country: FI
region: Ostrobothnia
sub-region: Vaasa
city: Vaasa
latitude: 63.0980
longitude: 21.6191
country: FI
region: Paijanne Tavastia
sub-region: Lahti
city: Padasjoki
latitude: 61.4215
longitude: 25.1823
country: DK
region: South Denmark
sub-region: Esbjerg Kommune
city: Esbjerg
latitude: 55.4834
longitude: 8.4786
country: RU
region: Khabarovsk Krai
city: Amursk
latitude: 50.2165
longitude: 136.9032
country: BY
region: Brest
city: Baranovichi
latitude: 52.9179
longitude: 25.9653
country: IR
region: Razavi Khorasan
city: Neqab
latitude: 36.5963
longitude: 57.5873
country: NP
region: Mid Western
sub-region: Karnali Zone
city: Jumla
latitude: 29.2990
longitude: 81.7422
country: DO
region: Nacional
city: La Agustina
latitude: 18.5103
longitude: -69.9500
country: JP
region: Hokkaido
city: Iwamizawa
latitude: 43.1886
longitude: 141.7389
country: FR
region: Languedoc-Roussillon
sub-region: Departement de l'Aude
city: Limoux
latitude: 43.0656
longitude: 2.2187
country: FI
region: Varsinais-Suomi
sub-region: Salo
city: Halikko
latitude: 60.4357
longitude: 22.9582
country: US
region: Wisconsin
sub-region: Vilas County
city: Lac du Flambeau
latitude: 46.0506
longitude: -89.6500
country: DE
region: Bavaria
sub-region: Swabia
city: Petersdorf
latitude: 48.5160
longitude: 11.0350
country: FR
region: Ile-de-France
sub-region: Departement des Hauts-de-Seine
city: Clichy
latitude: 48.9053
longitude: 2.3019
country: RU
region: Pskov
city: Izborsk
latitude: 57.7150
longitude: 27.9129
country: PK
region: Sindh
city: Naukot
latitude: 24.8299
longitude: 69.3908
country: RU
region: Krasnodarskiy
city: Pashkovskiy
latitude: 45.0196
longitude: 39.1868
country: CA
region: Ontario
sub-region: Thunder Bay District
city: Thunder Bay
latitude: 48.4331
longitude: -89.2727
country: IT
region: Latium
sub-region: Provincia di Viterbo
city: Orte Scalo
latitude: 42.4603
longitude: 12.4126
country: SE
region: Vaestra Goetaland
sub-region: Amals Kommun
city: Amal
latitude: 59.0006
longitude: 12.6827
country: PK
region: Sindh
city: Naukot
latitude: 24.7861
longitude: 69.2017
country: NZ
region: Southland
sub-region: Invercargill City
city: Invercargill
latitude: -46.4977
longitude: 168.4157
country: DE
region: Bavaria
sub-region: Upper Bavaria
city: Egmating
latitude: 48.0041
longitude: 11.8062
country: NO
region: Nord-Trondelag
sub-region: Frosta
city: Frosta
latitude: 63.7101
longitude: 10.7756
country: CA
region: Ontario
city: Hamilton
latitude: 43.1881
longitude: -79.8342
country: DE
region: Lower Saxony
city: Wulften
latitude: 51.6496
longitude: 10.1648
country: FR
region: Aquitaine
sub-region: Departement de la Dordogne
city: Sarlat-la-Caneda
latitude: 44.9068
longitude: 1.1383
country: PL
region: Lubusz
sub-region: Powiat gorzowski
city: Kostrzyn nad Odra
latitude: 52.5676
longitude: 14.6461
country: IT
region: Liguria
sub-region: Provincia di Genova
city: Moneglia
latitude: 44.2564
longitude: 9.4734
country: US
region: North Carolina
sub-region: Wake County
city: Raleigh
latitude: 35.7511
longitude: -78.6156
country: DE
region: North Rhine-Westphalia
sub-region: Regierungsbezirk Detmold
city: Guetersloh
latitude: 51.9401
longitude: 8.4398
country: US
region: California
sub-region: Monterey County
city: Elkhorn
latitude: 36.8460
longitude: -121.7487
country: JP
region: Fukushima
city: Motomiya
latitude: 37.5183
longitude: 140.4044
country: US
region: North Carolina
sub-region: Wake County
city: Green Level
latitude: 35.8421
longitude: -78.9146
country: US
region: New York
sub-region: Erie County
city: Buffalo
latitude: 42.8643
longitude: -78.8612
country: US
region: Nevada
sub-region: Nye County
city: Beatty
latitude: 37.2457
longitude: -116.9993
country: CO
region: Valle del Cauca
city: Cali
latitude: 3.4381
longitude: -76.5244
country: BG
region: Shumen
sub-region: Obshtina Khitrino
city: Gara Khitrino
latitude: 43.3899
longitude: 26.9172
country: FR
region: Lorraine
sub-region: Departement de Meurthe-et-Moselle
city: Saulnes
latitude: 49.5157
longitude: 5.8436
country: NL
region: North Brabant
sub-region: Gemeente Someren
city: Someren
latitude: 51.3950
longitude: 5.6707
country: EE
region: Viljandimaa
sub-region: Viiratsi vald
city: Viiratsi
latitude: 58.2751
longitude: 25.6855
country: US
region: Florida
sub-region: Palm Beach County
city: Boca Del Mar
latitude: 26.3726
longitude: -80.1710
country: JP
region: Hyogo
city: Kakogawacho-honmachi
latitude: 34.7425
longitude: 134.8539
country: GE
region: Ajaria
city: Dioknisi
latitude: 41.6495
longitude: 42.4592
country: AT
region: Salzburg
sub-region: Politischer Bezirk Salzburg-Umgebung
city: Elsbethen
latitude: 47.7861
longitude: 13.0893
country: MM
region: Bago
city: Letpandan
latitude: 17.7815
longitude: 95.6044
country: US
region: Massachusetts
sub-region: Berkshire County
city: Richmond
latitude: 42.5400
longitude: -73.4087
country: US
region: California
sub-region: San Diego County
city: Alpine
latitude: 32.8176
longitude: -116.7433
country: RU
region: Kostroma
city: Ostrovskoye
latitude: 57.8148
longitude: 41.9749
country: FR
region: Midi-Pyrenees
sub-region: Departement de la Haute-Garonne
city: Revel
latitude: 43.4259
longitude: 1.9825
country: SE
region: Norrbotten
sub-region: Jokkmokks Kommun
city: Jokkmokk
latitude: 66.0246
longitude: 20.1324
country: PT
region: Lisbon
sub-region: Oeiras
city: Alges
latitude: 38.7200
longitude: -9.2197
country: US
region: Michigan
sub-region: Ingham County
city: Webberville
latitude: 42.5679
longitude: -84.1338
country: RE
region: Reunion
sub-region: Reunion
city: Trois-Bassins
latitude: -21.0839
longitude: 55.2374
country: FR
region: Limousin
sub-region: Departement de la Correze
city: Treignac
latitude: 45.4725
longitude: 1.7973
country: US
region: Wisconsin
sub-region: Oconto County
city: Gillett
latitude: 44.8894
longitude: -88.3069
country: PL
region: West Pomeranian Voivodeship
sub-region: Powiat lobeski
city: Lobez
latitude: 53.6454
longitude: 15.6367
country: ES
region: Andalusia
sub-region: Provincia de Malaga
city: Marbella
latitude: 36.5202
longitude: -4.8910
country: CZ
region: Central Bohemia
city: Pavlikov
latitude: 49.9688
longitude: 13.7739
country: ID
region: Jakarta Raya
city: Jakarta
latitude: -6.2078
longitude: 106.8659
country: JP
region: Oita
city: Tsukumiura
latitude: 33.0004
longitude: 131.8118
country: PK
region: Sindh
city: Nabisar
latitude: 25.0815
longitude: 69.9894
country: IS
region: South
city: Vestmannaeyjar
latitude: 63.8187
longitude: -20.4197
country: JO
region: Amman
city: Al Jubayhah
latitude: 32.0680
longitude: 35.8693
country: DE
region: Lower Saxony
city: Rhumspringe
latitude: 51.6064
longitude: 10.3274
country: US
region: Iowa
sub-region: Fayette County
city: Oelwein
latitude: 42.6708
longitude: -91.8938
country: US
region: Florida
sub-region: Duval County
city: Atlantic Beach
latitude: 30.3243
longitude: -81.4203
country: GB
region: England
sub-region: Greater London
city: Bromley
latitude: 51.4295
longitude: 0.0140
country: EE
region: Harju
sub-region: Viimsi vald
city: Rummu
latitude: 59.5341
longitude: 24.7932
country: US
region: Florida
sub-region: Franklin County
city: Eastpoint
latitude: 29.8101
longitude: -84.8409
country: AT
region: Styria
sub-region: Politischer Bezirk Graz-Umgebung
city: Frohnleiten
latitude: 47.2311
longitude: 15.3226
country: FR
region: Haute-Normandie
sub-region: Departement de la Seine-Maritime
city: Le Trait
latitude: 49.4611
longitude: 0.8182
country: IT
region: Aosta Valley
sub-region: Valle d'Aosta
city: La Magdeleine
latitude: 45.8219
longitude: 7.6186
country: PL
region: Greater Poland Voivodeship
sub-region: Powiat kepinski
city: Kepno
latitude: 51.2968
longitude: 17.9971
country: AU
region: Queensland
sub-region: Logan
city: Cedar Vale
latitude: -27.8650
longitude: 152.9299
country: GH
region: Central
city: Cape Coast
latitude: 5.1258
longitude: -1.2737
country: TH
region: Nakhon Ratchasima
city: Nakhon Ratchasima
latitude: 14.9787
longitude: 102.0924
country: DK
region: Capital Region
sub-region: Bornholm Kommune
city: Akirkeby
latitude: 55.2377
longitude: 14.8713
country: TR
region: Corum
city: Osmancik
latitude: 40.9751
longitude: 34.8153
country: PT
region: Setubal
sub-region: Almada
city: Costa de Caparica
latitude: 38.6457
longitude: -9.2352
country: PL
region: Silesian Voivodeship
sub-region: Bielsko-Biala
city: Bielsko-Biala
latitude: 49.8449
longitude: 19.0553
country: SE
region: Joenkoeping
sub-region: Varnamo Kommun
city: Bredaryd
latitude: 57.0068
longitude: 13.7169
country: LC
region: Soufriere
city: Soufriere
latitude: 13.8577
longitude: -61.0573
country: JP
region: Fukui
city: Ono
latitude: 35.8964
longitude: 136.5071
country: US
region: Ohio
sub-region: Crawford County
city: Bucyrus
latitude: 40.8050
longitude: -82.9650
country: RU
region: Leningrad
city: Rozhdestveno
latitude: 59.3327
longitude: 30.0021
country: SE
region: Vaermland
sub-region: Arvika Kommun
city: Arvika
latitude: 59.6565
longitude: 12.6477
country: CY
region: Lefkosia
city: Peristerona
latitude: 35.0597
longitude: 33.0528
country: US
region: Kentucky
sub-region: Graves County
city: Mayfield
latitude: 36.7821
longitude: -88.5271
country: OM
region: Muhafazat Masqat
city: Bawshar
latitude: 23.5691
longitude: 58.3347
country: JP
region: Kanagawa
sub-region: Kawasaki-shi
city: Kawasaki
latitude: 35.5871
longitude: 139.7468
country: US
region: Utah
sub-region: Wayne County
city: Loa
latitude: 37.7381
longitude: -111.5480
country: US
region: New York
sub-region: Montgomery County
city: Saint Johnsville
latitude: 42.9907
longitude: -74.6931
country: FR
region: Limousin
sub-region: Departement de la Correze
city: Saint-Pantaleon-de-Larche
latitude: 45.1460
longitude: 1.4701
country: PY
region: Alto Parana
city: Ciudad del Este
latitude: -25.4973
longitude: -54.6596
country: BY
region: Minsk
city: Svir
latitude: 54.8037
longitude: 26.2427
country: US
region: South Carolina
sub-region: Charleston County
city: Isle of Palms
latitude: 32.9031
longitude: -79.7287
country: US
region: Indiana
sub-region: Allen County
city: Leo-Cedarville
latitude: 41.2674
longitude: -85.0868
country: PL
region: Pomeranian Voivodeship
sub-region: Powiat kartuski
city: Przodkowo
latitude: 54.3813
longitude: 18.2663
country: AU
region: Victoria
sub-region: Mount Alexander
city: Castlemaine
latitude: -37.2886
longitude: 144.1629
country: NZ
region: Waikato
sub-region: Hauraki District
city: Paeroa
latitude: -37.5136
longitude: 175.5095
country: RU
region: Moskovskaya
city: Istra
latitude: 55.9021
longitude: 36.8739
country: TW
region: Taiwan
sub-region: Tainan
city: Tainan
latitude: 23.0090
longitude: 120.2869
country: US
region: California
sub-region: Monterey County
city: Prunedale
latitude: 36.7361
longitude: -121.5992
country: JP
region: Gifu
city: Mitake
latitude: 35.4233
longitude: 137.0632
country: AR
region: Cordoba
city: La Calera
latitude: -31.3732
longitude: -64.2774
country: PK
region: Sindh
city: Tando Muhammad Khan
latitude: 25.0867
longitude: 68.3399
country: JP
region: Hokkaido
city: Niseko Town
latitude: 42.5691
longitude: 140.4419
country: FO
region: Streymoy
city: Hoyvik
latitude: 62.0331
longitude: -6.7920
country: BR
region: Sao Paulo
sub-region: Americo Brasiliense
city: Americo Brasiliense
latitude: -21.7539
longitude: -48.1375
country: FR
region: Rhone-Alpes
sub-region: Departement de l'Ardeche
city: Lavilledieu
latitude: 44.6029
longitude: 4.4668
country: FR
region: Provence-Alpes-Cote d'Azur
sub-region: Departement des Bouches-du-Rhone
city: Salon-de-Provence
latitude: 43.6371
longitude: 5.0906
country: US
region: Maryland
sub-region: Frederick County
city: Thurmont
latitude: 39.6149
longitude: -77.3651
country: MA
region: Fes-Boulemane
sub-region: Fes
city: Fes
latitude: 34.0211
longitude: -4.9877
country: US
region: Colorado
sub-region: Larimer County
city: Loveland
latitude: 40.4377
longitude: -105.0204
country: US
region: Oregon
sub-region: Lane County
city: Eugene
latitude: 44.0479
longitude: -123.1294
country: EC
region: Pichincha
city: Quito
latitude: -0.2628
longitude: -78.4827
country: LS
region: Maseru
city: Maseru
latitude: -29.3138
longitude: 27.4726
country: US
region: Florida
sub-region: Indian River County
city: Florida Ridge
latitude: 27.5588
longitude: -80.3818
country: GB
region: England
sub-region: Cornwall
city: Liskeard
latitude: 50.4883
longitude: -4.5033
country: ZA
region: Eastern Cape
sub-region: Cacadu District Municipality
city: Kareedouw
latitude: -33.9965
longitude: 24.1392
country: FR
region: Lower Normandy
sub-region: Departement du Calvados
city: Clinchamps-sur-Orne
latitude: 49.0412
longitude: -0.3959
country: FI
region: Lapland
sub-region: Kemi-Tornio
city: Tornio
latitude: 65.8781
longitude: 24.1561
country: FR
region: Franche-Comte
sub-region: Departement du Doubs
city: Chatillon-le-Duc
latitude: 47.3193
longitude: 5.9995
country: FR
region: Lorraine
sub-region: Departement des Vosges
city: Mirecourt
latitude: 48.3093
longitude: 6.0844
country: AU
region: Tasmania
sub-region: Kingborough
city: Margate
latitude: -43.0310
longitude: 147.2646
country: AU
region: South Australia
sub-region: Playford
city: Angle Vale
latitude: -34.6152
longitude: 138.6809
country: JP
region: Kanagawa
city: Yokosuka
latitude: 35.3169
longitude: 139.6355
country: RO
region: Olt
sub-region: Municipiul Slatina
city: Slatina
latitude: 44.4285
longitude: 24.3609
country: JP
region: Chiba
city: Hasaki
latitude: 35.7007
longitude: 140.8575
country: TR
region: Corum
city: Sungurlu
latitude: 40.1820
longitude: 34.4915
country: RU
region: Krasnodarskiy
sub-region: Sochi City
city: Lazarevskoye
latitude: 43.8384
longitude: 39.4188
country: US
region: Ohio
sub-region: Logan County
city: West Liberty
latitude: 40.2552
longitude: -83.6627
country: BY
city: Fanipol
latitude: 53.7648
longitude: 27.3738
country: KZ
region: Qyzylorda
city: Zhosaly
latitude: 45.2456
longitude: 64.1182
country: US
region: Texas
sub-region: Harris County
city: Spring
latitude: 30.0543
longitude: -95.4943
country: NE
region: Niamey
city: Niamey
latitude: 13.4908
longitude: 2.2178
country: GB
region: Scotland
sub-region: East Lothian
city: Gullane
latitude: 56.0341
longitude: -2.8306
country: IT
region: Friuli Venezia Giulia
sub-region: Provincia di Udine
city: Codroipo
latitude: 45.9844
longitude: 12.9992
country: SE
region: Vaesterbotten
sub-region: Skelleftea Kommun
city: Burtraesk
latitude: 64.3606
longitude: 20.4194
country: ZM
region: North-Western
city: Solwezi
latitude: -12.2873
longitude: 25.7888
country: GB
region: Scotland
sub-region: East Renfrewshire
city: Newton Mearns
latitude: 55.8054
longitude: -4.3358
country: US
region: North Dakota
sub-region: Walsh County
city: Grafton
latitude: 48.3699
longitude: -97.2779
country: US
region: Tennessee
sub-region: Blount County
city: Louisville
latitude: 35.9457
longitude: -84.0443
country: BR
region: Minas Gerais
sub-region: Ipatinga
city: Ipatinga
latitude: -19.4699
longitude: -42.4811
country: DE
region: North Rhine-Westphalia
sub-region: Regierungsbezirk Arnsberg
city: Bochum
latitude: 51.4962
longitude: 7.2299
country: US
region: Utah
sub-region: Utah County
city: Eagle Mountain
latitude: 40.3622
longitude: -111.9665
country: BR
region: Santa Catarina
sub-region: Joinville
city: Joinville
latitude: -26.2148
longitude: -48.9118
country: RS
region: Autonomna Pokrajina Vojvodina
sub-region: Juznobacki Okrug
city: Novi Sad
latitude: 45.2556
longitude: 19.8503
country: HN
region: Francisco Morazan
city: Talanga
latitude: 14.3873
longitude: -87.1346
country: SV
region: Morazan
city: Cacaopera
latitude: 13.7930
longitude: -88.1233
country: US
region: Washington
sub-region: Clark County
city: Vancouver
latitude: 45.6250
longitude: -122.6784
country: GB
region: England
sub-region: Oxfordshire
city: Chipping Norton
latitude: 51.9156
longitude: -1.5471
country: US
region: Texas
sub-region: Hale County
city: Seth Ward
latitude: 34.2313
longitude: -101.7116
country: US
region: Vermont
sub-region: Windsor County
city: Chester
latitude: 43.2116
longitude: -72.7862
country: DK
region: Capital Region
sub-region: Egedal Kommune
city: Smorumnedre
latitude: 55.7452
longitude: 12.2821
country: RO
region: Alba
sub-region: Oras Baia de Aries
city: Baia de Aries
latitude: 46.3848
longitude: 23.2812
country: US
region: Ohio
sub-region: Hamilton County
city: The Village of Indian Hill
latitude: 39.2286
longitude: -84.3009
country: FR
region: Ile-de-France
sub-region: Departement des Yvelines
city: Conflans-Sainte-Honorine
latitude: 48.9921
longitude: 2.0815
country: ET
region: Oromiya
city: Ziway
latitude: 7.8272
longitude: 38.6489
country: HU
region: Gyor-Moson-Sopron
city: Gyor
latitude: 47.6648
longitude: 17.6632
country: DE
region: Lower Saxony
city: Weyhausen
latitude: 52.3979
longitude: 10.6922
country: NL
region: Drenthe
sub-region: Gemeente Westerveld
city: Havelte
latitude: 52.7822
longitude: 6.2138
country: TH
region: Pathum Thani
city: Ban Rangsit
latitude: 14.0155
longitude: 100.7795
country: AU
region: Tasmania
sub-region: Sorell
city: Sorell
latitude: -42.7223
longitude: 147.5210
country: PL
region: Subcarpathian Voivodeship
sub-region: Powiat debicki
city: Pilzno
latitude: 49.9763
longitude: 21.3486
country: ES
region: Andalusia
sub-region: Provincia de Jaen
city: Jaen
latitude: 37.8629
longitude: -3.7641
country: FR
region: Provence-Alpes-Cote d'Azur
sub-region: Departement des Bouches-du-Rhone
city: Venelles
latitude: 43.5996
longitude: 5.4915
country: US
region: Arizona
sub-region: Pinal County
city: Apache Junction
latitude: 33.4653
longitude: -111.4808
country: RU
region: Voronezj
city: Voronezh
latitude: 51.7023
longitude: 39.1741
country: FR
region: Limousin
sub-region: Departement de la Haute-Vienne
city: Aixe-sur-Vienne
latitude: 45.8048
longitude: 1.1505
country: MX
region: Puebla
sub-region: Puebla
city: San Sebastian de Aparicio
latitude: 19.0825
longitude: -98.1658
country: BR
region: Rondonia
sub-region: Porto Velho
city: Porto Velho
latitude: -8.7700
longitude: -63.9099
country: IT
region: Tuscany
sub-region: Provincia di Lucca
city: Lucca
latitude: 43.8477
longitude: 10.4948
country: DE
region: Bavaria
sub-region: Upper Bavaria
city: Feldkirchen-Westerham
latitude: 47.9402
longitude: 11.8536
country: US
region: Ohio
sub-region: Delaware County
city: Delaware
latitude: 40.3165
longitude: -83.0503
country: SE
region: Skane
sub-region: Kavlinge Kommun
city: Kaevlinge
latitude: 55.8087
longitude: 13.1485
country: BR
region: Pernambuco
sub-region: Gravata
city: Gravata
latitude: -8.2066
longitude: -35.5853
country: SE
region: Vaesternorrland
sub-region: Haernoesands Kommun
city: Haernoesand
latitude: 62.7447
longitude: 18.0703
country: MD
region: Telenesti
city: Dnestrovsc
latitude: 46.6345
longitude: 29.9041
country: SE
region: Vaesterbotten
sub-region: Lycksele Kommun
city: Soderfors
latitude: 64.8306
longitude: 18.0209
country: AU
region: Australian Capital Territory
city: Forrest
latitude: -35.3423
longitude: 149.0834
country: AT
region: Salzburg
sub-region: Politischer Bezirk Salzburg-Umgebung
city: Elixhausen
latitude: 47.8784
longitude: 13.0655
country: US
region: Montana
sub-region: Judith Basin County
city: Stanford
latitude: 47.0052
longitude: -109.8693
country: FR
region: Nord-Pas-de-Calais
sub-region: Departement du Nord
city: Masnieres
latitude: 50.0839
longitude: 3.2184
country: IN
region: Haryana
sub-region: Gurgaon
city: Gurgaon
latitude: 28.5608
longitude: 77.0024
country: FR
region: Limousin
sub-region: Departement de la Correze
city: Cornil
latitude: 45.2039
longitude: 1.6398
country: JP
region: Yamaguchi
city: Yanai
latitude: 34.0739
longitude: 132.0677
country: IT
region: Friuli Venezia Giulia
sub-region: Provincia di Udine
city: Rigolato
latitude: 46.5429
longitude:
######
• _Required task_: Put the data above, from its start through the line containing "latitude: 45.0196", into a two-column CSV headed field and value, with one row per line. Quote each field and turn any line breaks into spaces.

• _Output of the exercise_:
field,value
"country:","FI"
"region:","Ostrobothnia"
"sub-region:","Vaasa"
"city:","Vaasa"
"latitude:","63.0980"
"longitude:","21.6191"
"country:","FI"
"region:","Paijanne Tavastia"
"sub-region:","Lahti"
"city:","Padasjoki"
"latitude:","61.4215"
"longitude:","25.1823"
"country:","DK"
"region:","South Denmark"
"sub-region:","Esbjerg Kommune"
"city:","Esbjerg"
"latitude:","55.4834"
"longitude:","8.4786"
"country:","RU"
"region:","Khabarovsk Krai"
"city:","Amursk"
"latitude:","50.2165"
"longitude:","136.9032"
"country:","BY"
"region:","Brest"
"city:","Baranovichi"
"latitude:","52.9179"
"longitude:","25.9653"
"country:","IR"
"region:","Razavi Khorasan"
"city:","Neqab"
"latitude:","36.5963"
"longitude:","57.5873"
"country:","NP"
"region:","Mid Western"
"sub-region:","Karnali Zone"
"city:","Jumla"
"latitude:","29.2990"
"longitude:","81.7422"
"country:","DO"
"region:","Nacional"
"city:","La Agustina"
"latitude:","18.5103"
"longitude:","-69.9500"
"country:","JP"
"region:","Hokkaido"
"city:","Iwamizawa"
"latitude:","43.1886"
"longitude:","141.7389"
"country:","FR"
"region:","Languedoc-Roussillon"
"sub-region:","Departement de l'Aude"
"city:","Limoux"
"latitude:","43.0656"
"longitude:","2.2187"
"country:","FI"
"region:","Varsinais-Suomi"
"sub-region:","Salo"
"city:","Halikko"
"latitude:","60.4357"
"longitude:","22.9582"
"country:","US"
"region:","Wisconsin"
"sub-region:","Vilas County"
"city:","Lac du Flambeau"
"latitude:","46.0506"
"longitude:","-89.6500"
"country:","DE"
"region:","Bavaria"
"sub-region:","Swabia"
"city:","Petersdorf"
"latitude:","48.5160"
"longitude:","11.0350"
"country:","FR"
"region:","Ile-de-France"
"sub-region:","Departement des Hauts-de-Seine"
"city:","Clichy"
"latitude:","48.9053"
"longitude:","2.3019"
"country:","RU"
"region:","Pskov"
"city:","Izborsk"
"latitude:","57.7150"
"longitude:","27.9129"
"country:","PK"
"region:","Sindh"
"city:","Naukot"
"latitude:","24.8299"
"longitude:","69.3908"
"country:","RU"
"region:","Krasnodarskiy"
"city:","Pashkovskiy"
"latitude:","45.0196"